Ils quittent les hauts plateaux d’Éthiopie avec l’espoir d’une vie meilleure, mais c’est souvent la faim, l’exploitation et la violence qu’ils rencontrent. Chaque année, des milliers d’Éthiopiens s’élancent vers l’Afrique du Sud par la « route du Sud », un couloir migratoire aussi long que périlleux, trop souvent ignoré des radars internationaux.
Un cri depuis Johannesburg
Début mai 2025, les cris de détresse de 44 jeunes hommes ont conduit la police sud-africaine à une maison délabrée en périphérie de Johannesburg. Amaigris, certains simplement couverts de couvertures, ces Éthiopiens racontent un voyage d’enfer orchestré par des passeurs. Partis depuis plusieurs mois, ils ont traversé clandestinement plusieurs pays d’Afrique de l’Est et australe, pour se retrouver enfermés, affamés et invisibles.
Ce n’est pas un cas isolé. Selon l’Organisation internationale pour les migrations (OIM), 15 000 mouvements de migrants éthiopiens ont été détectés entre janvier et mars 2025. En un an, leur nombre a bondi de 26 %, signe d’une route de plus en plus fréquentée, malgré les dangers croissants.

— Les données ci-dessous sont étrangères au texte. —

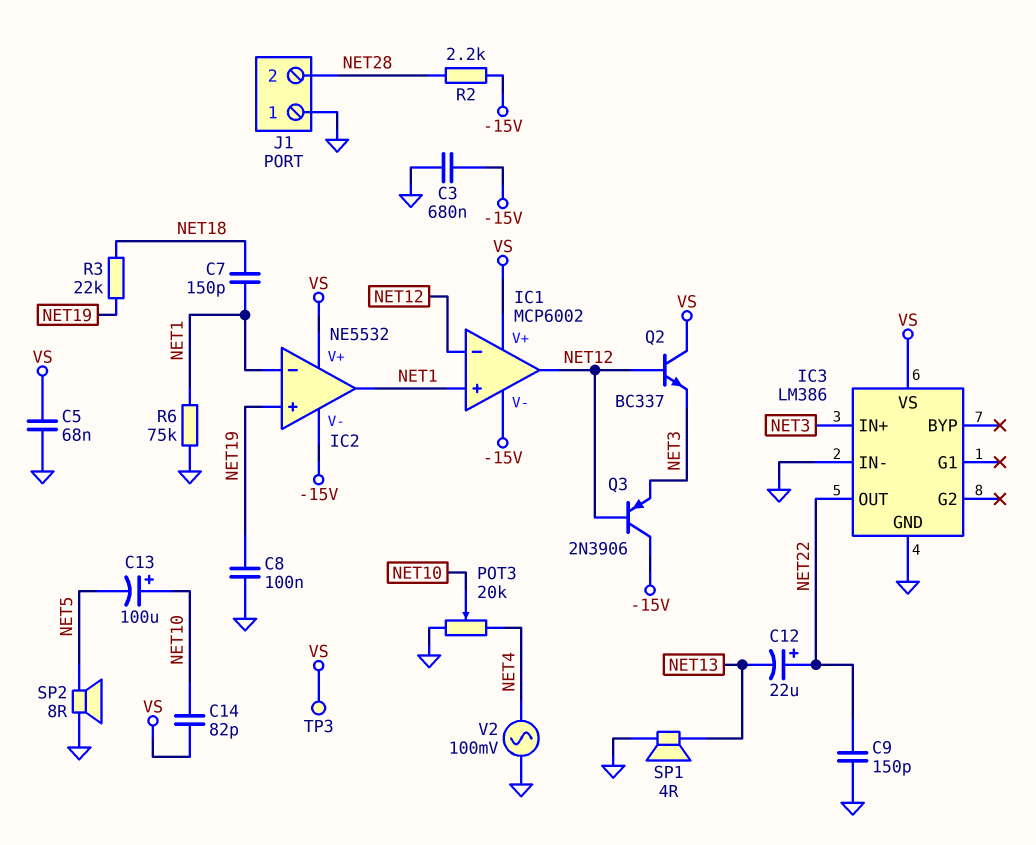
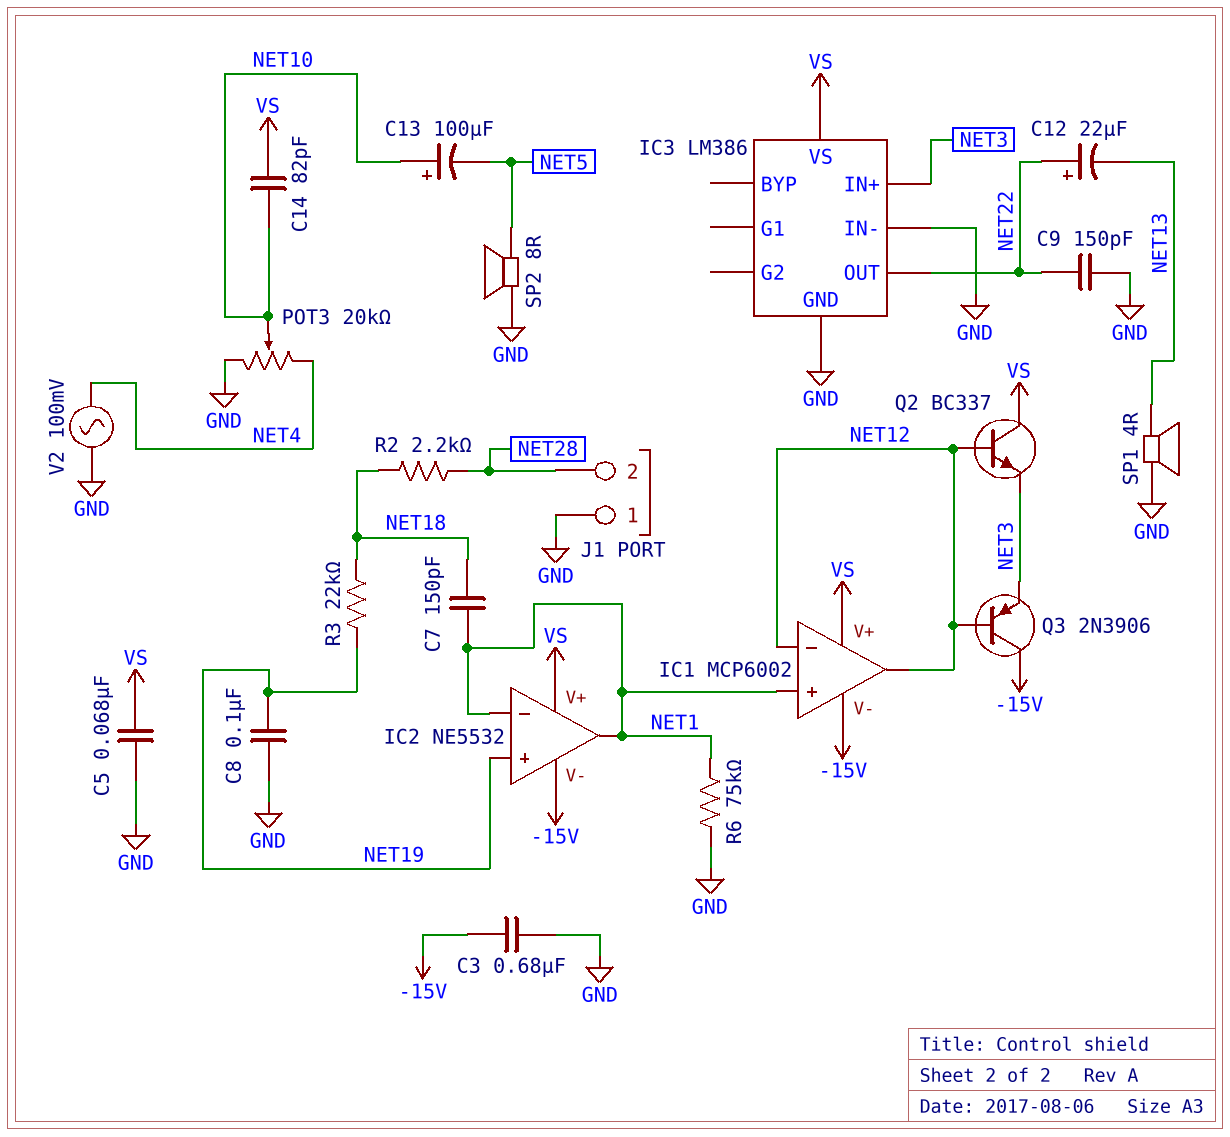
R2: 2.2k (-15V, NET28) -> 2.2k (NET18, NET28)
TP3: test point (VS) -> none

Le Sud, région d’exil silencieux
Les candidats au départ viennent principalement du Sud et du Centre de l’Éthiopie, deux régions marquées par une forte densité de population et une extrême précarité foncière. « L’accès à la terre est devenu un privilège rare. La jeunesse, sans perspectives économiques, regarde vers l’Afrique du Sud comme une échappatoire », explique Yordanos Estifanos, chercheuse à l’université du Sussex.

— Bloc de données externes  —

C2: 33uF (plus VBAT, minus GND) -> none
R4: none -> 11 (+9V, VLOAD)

Si la guerre au Tigré a focalisé l’attention sur les flux migratoires vers le Soudan, la route du Sud est aujourd’hui l’itinéraire principal pour ceux qui fuient la pauvreté plutôt que les conflits armés.
Un mirage sud-africain
Mais l’Afrique du Sud ne tient pas ses promesses. À leur arrivée, les migrants éthiopiens découvrent une société marquée par le chômage massif, l’hostilité envers les étrangers, et un quotidien de débrouille. Beaucoup finissent dans l’économie informelle, souvent exploités, sans protection légale ni accès aux soins.

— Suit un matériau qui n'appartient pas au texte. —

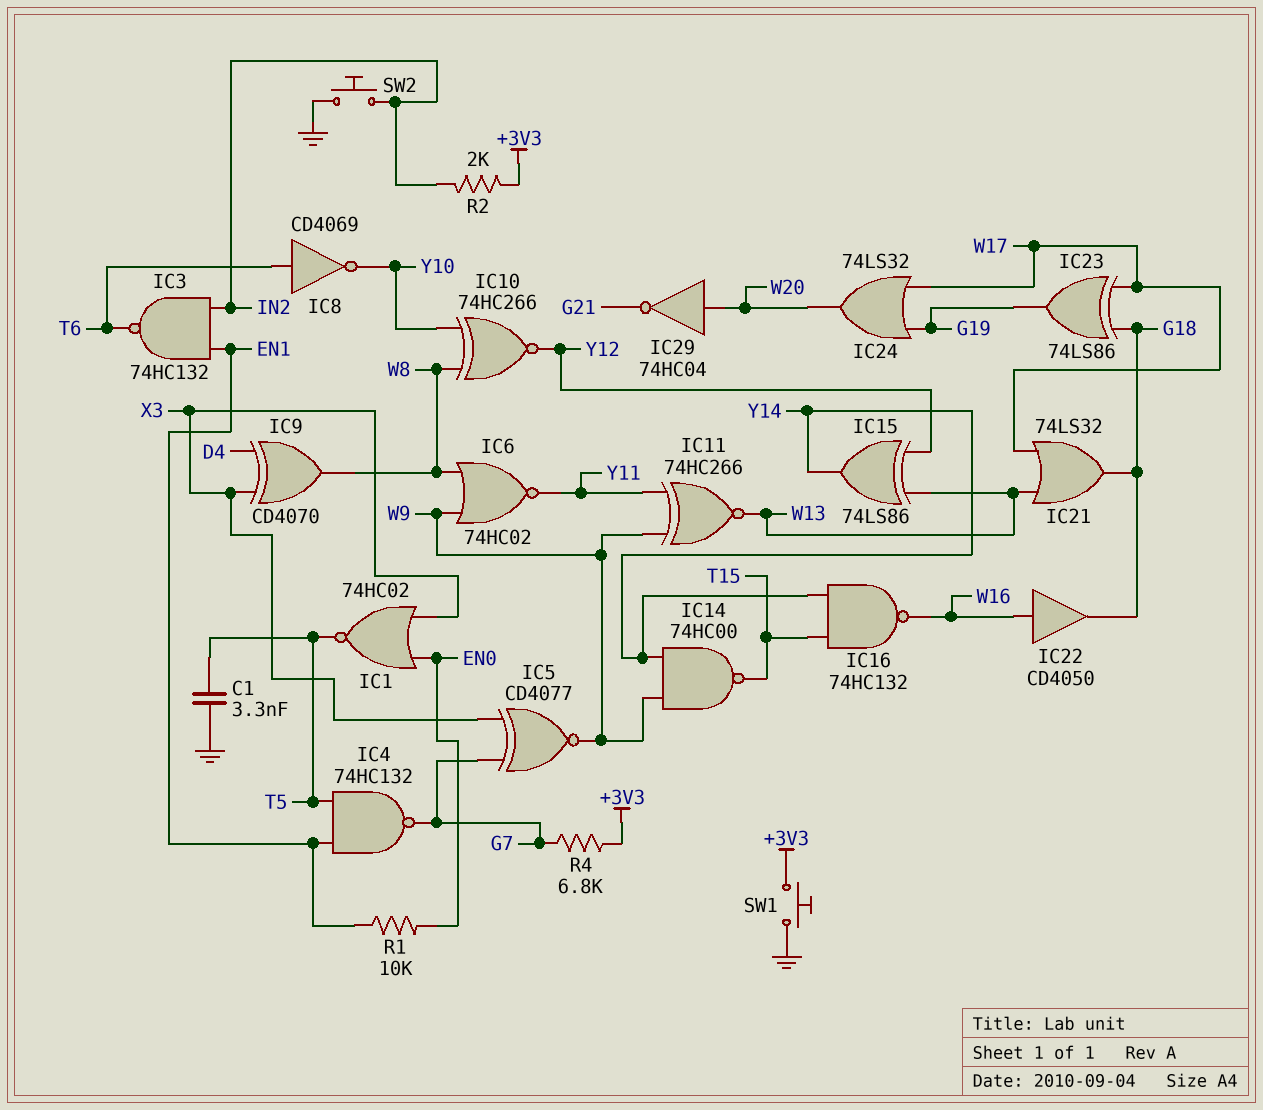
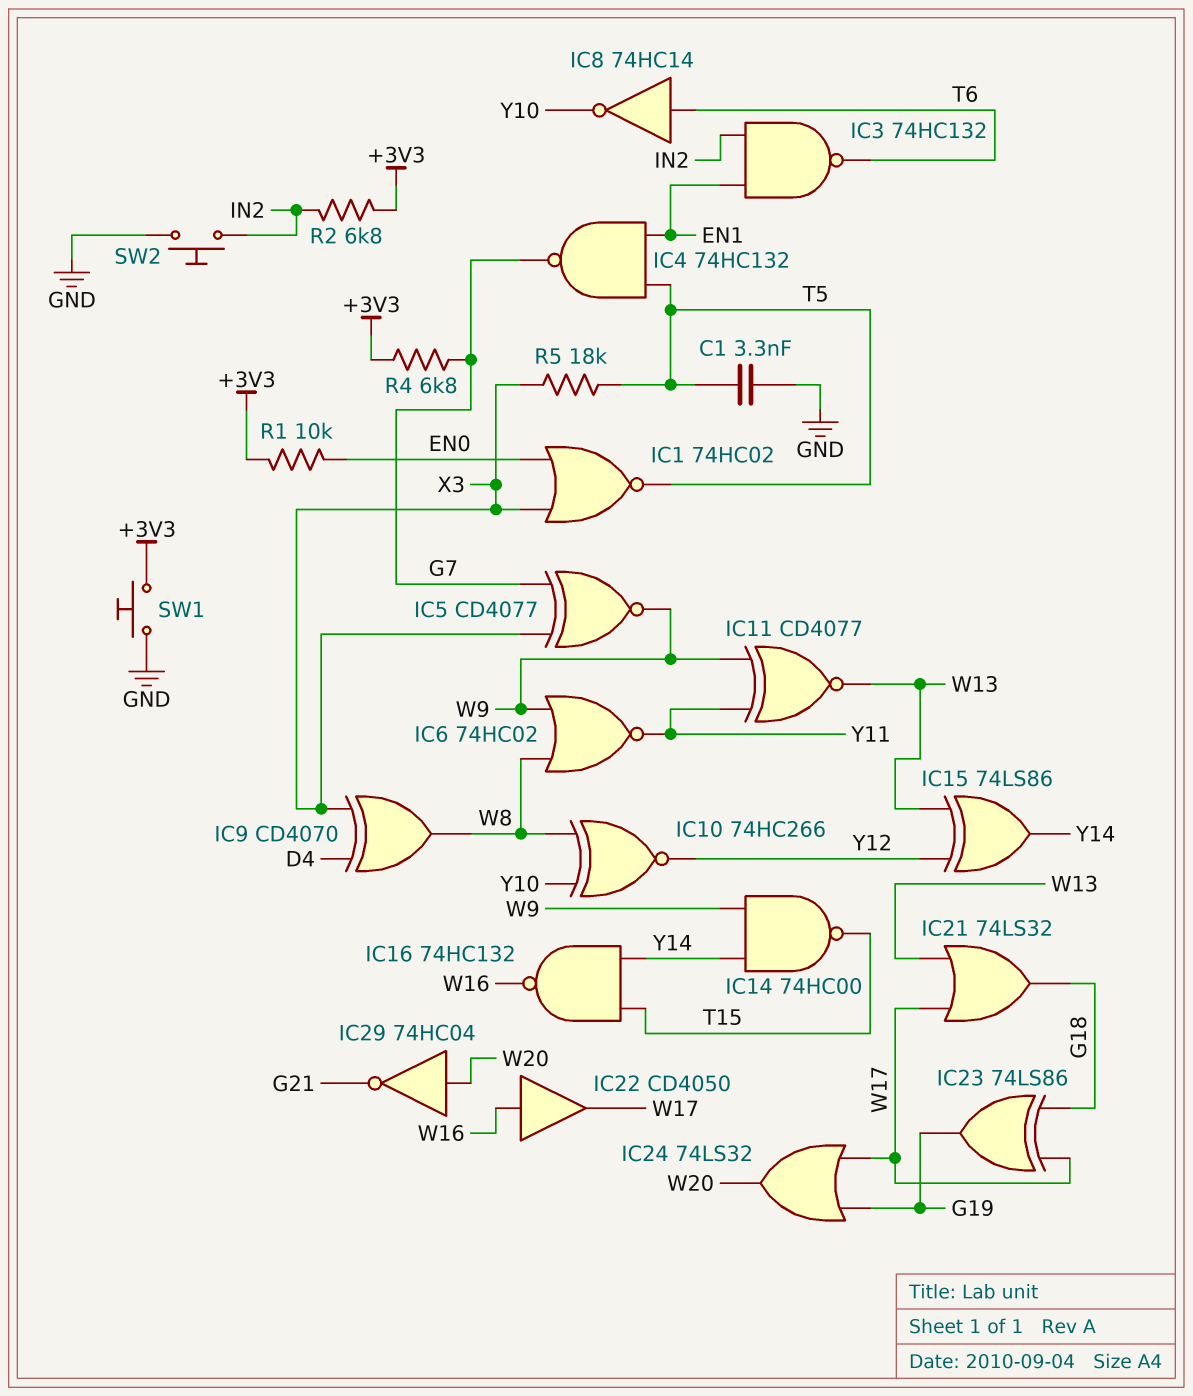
IC8: NOT CD4069 (in T6, out Y10) -> NOT 74HC14 (in T6, out Y10)
IC11: XNOR 74HC266 (in W9, in Y11, out W13) -> XNOR CD4077 (in W9, in Y11, out W13)
IC22: buffer CD4050 (in W16, out G18) -> buffer CD4050 (in W16, out W17)
R1: 10k (EN0, EN1) -> 10k (+3V3, EN0)
R2: 2k (+3V3, IN2) -> 6.8k (+3V3, IN2)
R5: none -> 18k (T5, X3)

Certains disparaissent en route. D’autres sont abandonnés par leurs passeurs ou capturés par des groupes armés. Ceux qui survivent à l’itinéraire arrivent brisés, physiquement et moralement.
Un exil invisible
La migration éthiopienne vers le sud du continent reste largement ignorée des politiques migratoires internationales, focalisées sur les routes vers l’Europe. Pourtant, ce phénomène révèle les failles de tout un continent : pauvreté rurale endémique, trafic humain organisé, indifférence des États de transit, et accueil hostile dans les pays d’arrivée.
À l’heure où l’Afrique parle d’intégration et de libre circulation, le parcours de ces migrants rappelle l’ampleur du gouffre entre les discours panafricains et la réalité du terrain.